SAM: Shifting Focus to SaaS Cost Optimization
Software Asset Management (SAM) has been in the service of IT teams since the beginning of 1990s. In the age of on-premises software SAM tools served mainly to achieve software license compliance. However, the situation has changed and so has SAM. Today we live in the age of the cloud. And according to Gartner, in the future the share of the cloud will be only greater. In the cloud environment resources and services can be provided on demand in accordance with operational needs, which accelerates processes, improves efficiency and attracts increasingly more users. However, there are some pitfalls.
Some believe that SAM is outdated as with SaaS the risk of non-compliance is lower. But first of all, SAM is not only about compliance; and secondly, as Gartner puts it in its report, “SAM Reaches a Tipping Point: SaaS Cost Management Eclipses License Compliance”, “SaaS subscriptions are not a turnkey fix to licensing complexity…” There are not only the threats we talked about in one of our previous posts – information security issues arising from the ToS provisions – but also cost risks arising from the nature of cloud applications.
SaaS licenses are usually temporary, i.e. users pay for subscriptions or usage. That encouraged the myth that SaaS apps cannot expose a company to non-compliance. While a compliance risk is really lower with SaaS as vendors now can track user logins, there are still other issues. For instance, payments for some application components are not always charged immediately and an invoice can be issued later upon completion of the licenses audit by the vendor. Another issue is unauthorized usage related to ToS restrictions in terms of shared logins or geography, etc.
The SaaS subscription process is so easy, that an increasing number of employees subscribe to cloud-based applications bypassing their IT department, which leads to decentralization of the procurement process and consequently to increased costs, as it becomes harder for companies to sign volume contracts with discounts. Another issue arises when there is no need in a SaaS app any longer and employees forget to terminate their subscriptions, so their companies continue paying for unused services. There is also a risk related to Freemiums. Freemiums are applications provided free of charge but an invoice still can be issued for some features, unexpectedly for the company.
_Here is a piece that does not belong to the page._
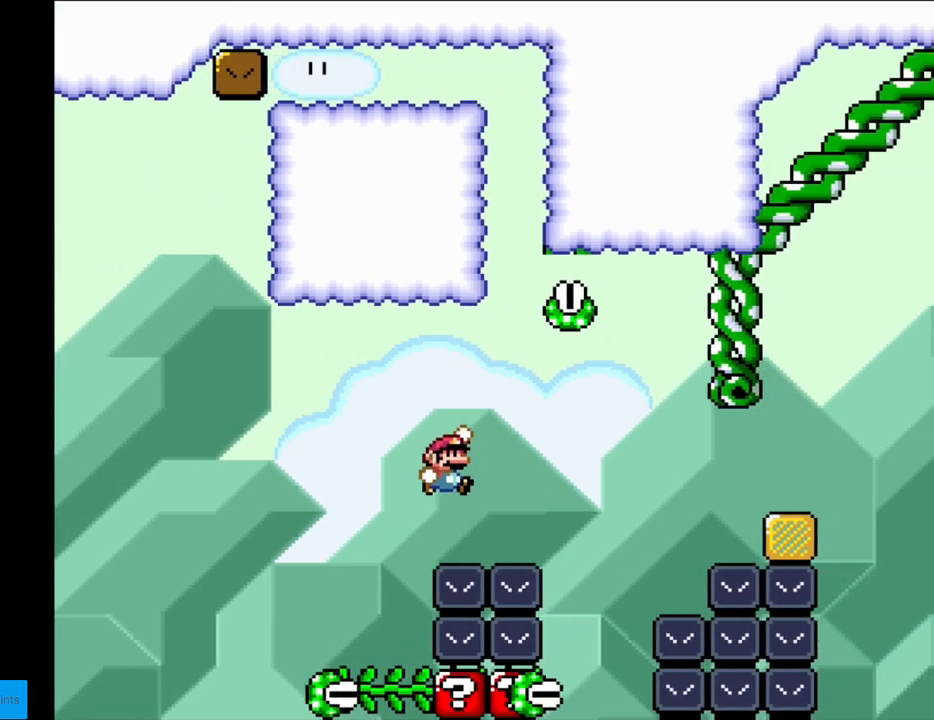
{"buttons": ["B", "Y", "DPAD_UP"], "events": [[267, "DPAD_RIGHT", "up"], [267, "DPAD_UP", "down"], [300, "DPAD_LEFT", "down"], [300, "DPAD_UP", "up"], [467, "DPAD_UP", "down"], [500, "DPAD_LEFT", "up"]]}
To gain more transparency and control over SaaS applications and to cut excess SaaS spending, companies can turn to the good old SAM. Taking into account the above mentioned peculiarities of SaaS applications, Software Asset Managers should now shift focus from software license compliance to cloud cost management. To reduce SaaS spend, first of all, it is necessary to identify what applications are subscribed to, by whom and how much does it cost the company. The next step is to find whether those applications are used by employees and whether employees use all the paid functions. Based on such analysis the IT team can make decisions on cost optimization – revoke licenses or reallocate subscriptions.